→ **EINGABEDATEN**

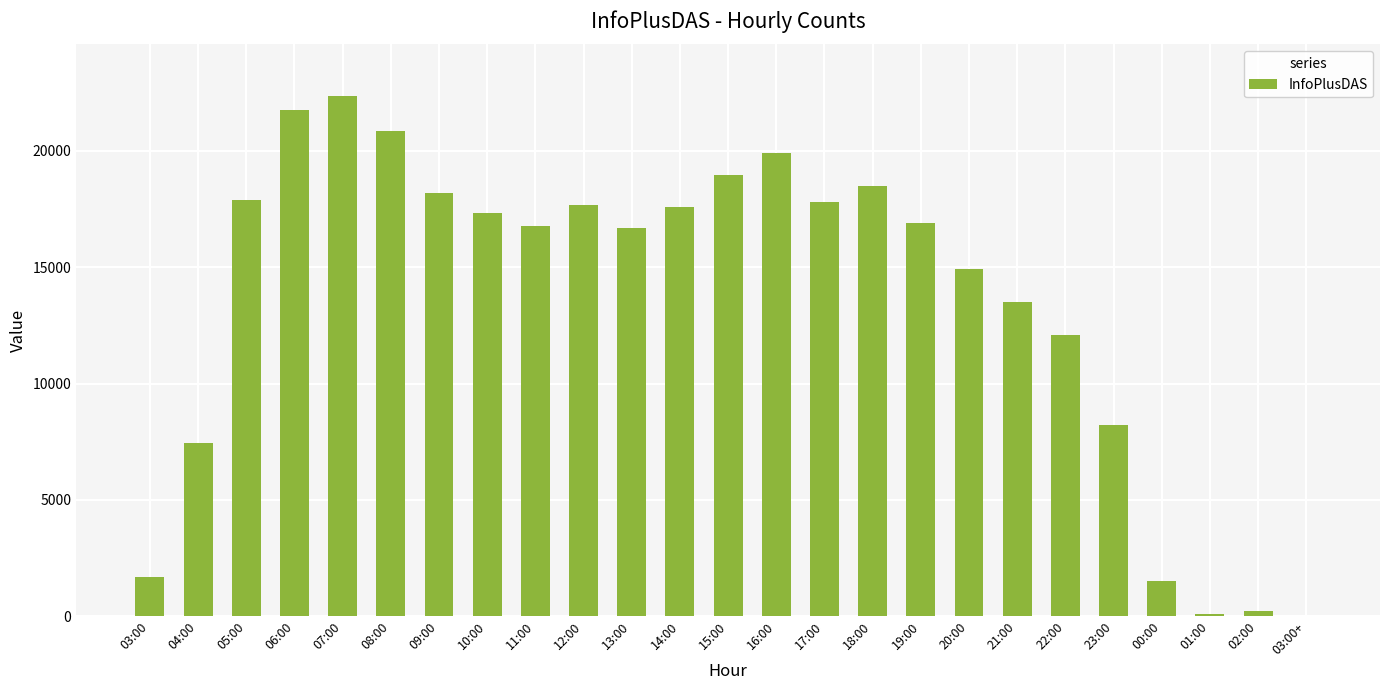

True or false: the data shows 122 at 01:00.

True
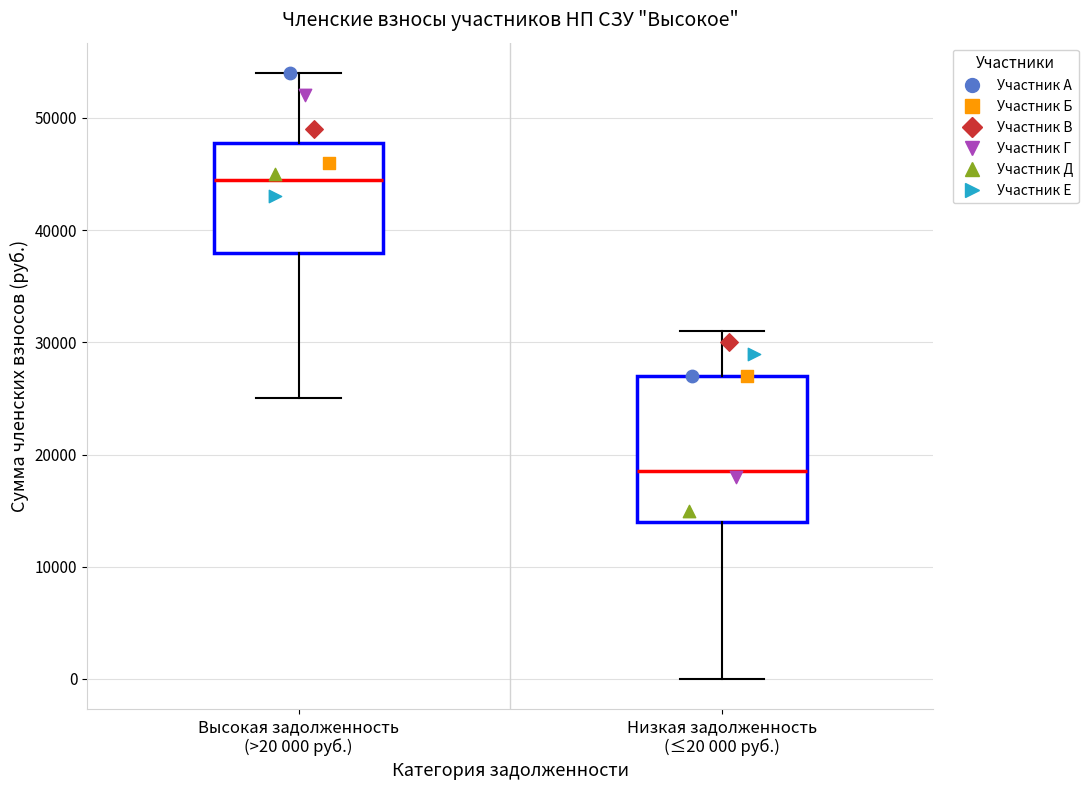

Reading left to right, transcribe this box plot: for each box, give where its median line is, the range the box spans, and where its two whiskers end, as read against the y-axis. The values are not printed on the chart, so give them approximately, as read against the axis.

Высокая задолженность (>20 000 руб.): median 45000, box 38000 to 48000, whiskers 25000 to 54000
Низкая задолженность (≤20 000 руб.): median 19000, box 14000 to 27000, whiskers 0 to 31000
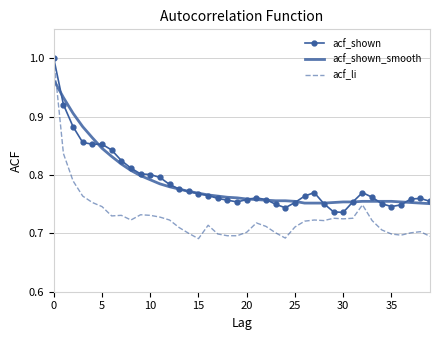

Which series has the widest spread of values?

acf_li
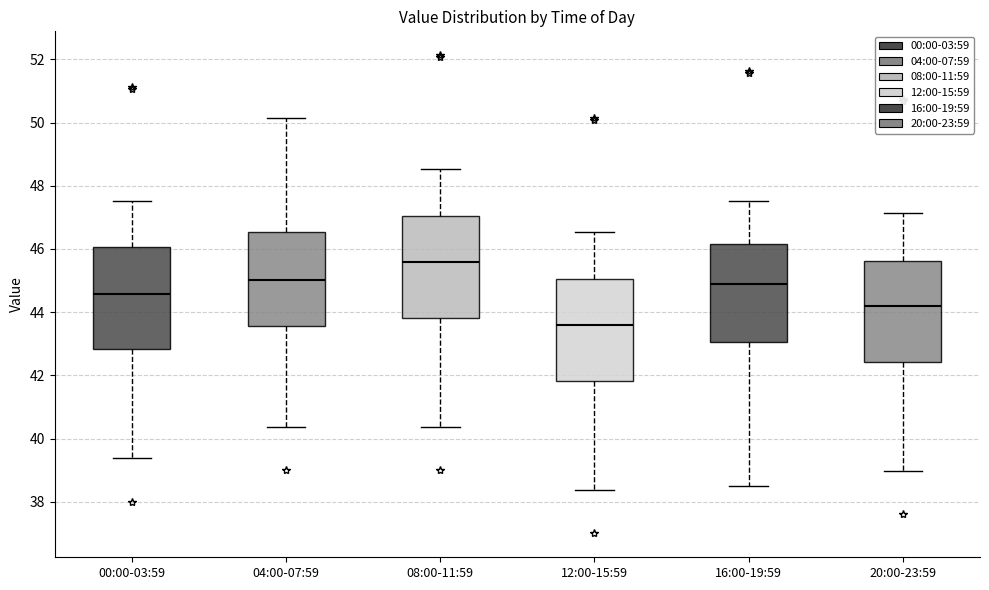

Where does the upper whisker of the box for 08:00-11:59 end on the y-axis? The values are not printed on the chart, so give them approximately, as read against the axis.

48.6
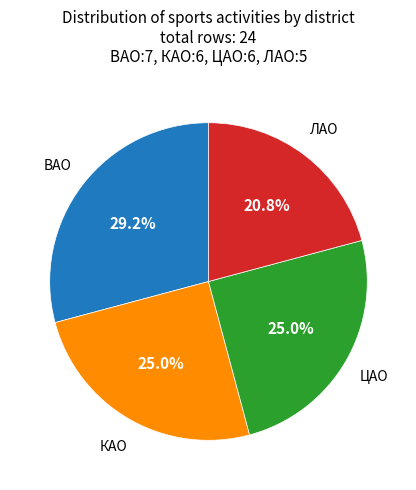

Does any single category account for the majority?

No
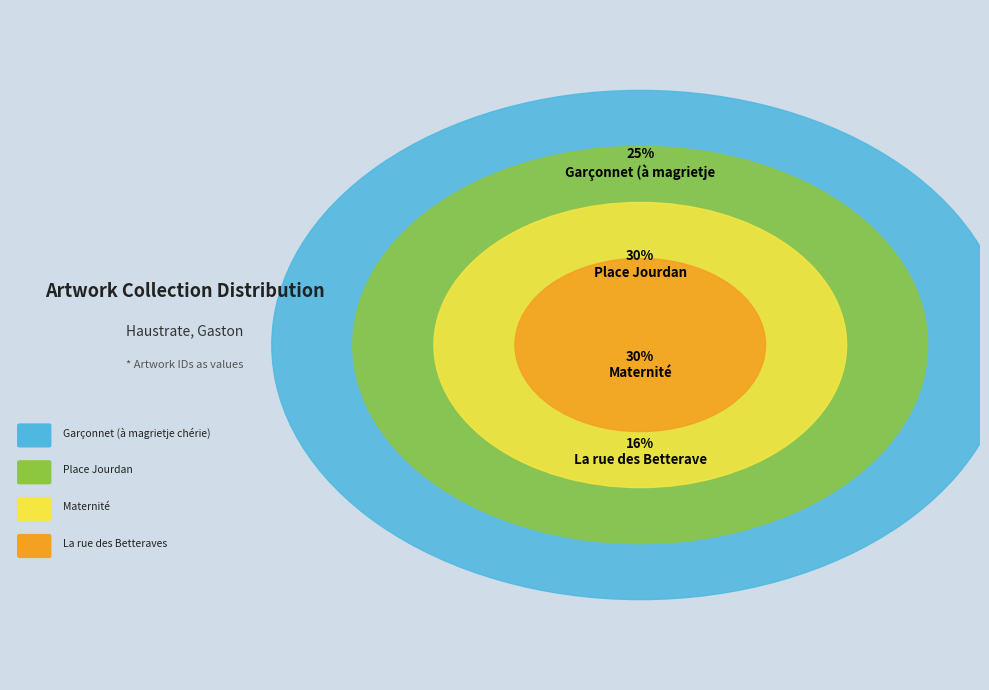

Which category has the biggest portion of the pie?

Place Jourdan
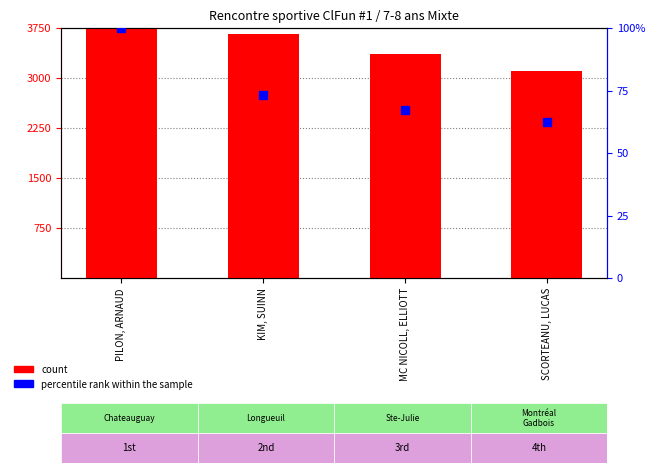

Between MC NICOLL, ELLIOTT and KIM, SUINN, which is larger?

KIM, SUINN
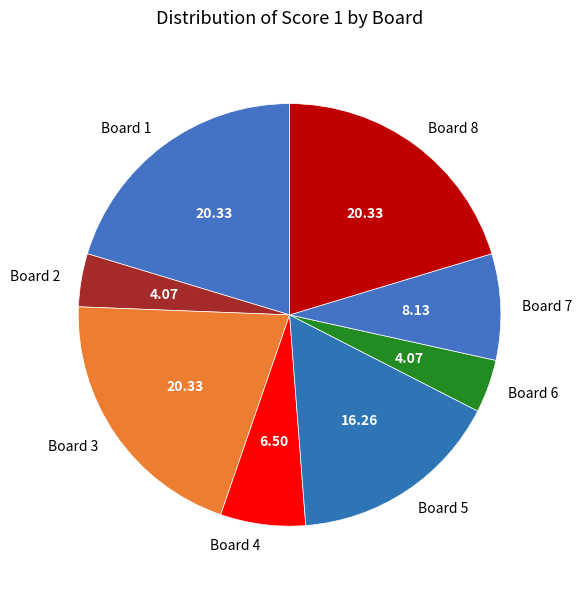

Approximately how many times larger is the value at Board 7 compared to Board 6?

2.0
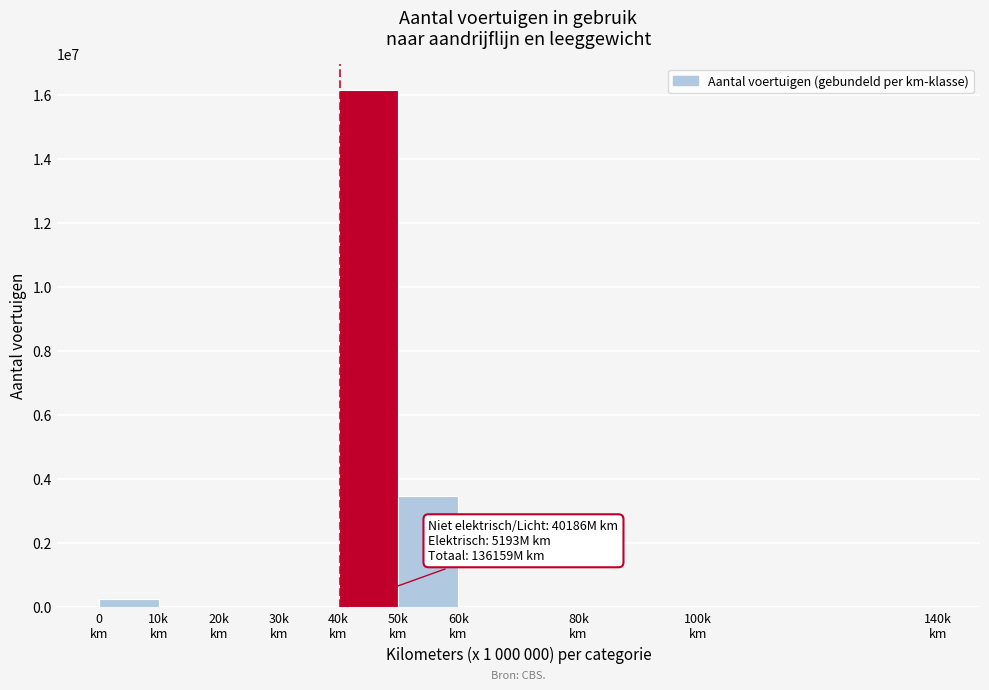

What is the sum of all values?

19909892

→ **AUFGABENSTELLUNG**
Gib sämtliche Einträge oben Zeile für Zeile unverändert zurück. Lass dabei die Bilder weg.

→ **LÖSUNG**
True or false: the data shows 122 at 01:00.

True

Reading left to right, transcribe this box plot: for each box, give where its median line is, the range the box spans, and where its two whiskers end, as read against the y-axis. The values are not printed on the chart, so give them approximately, as read against the axis.

Высокая задолженность (>20 000 руб.): median 45000, box 38000 to 48000, whiskers 25000 to 54000
Низкая задолженность (≤20 000 руб.): median 19000, box 14000 to 27000, whiskers 0 to 31000

Which series has the widest spread of values?

acf_li

Where does the upper whisker of the box for 08:00-11:59 end on the y-axis? The values are not printed on the chart, so give them approximately, as read against the axis.

48.6

Does any single category account for the majority?

No

Which category has the biggest portion of the pie?

Place Jourdan

Between MC NICOLL, ELLIOTT and KIM, SUINN, which is larger?

KIM, SUINN

Approximately how many times larger is the value at Board 7 compared to Board 6?

2.0

What is the sum of all values?

19909892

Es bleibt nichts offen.